First, data indicating the configuration of a workpiece to be machined and data corresponding to the configuration of the workpiece which has been machined are inputted by the input section 21 of the controller 20. The data thus inputted is computed by the arithmetic section 22 to obtain configuration data with which the configuration of the workpiece is displayed on the graphics display device 26 shown in FIG. 2.
Then, a viewing point 55 (FIG. 2), indicating the center of an image to be displayed, and a scale factor for the displayed image picture are established (Step 1 in FIG. 4). More specifically, a portion of the image shown in FIG. 2 is selected for enlargement, and the center of the portion thus selected is determined as the viewing point 55. Then, in order to display the enlarged image of the selected portion, a scale factor is determined for the image. For instance in the case where a straight line 100 mm in length is to be displayed at a scale factor of 10 mm/dot, the straight line is displayed with 10 dots, and with a scale factor of 0.5 mm/dot, it is displayed with 200 dots.
Therefore, the display data is scaled according to the scale factor thus determined and with reference to the viewing point previously set (Step 2 in FIG. 2). More specifically, the display data of the configuration shown in FIG. 2 is computed by the arithmetic section 22 to obtain data in a coordinate system the origin of which is the viewing point 55. Then, the numbers of dots are calculated for the display data according to the scale.

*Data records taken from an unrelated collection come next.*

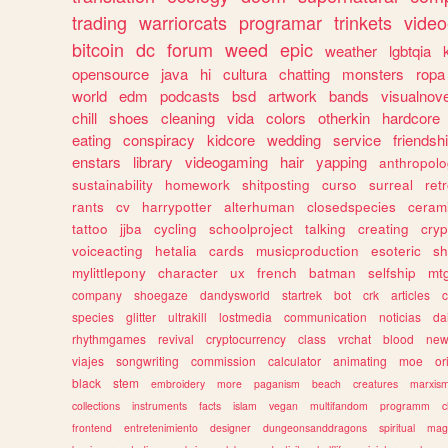
trading
warriorcats
programar
trinkets
video
bitcoin
dc
forum
weed
epic
weather
lgbtqia
opensource
java
hi
cultura
chatting
monsters
ropa
world
edm
podcasts
bsd
artwork
bands
visualnove
chill
shoes
cleaning
vida
colors
otherkin
hardcore
eating
conspiracy
kidcore
wedding
service
friendsh
enstars
library
videogaming
hair
yapping
anthropol
sustainability
homework
shitposting
curso
surreal
ret
rants
cv
harrypotter
alterhuman
closedspecies
ceram
tattoo
jjba
cycling
schoolproject
talking
creating
cryp
voiceacting
hetalia
cards
musicproduction
esoteric
sh
mylittlepony
character
ux
french
batman
selfship
mt
company
shoegaze
dandysworld
startrek
bot
crk
articles
c
species
glitter
ultrakill
lostmedia
communication
noticias
da
rhythmgames
revival
cryptocurrency
class
vrchat
blood
ne
viajes
songwriting
commission
calculator
animating
moe
or
black
stem
embroidery
more
paganism
beach
creatures
marxis
collections
instruments
facts
islam
vegan
multifandom
programm
c
frontend
entretenimiento
designer
dungeonsanddragons
spiritual
mag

Next, according to the numbers of dots thus calculated, the portions of the figure which are to be eliminated from the display frame 53 are removed, that is, clipping of the display data is carried out (Step 3 in FIG. 4). This will become more apparent from FIG. 5. In FIG. 5, a display frame 53 displaying configuration data has a viewing point 61. However, if the viewing point 61 is shifted to a viewing point 62 with the scale factor unchanged, the frame 53 will be shifted to a frame 63. Accordingly, parts 65 and 66 become clipped areas, which are eliminated.
Thereafter, using the display data thus clipped, an enlarged image of the configuration is displayed on the display screen as shown in FIG. 3 (Step 4 in FIG. 4).
In the above-described conventional display system, the enlarged image of only a part of the figure is displayed. Therefore, in the case where it is required to display the enlarged images of a plurality of parts of the figure, the display data (viewing point and scale factor) must be set up for each of the parts to be displayed. This operation is rather troublesome. Furthermore, it is impossible to individually and simultaneously display the enlarged images of the parts to be observed.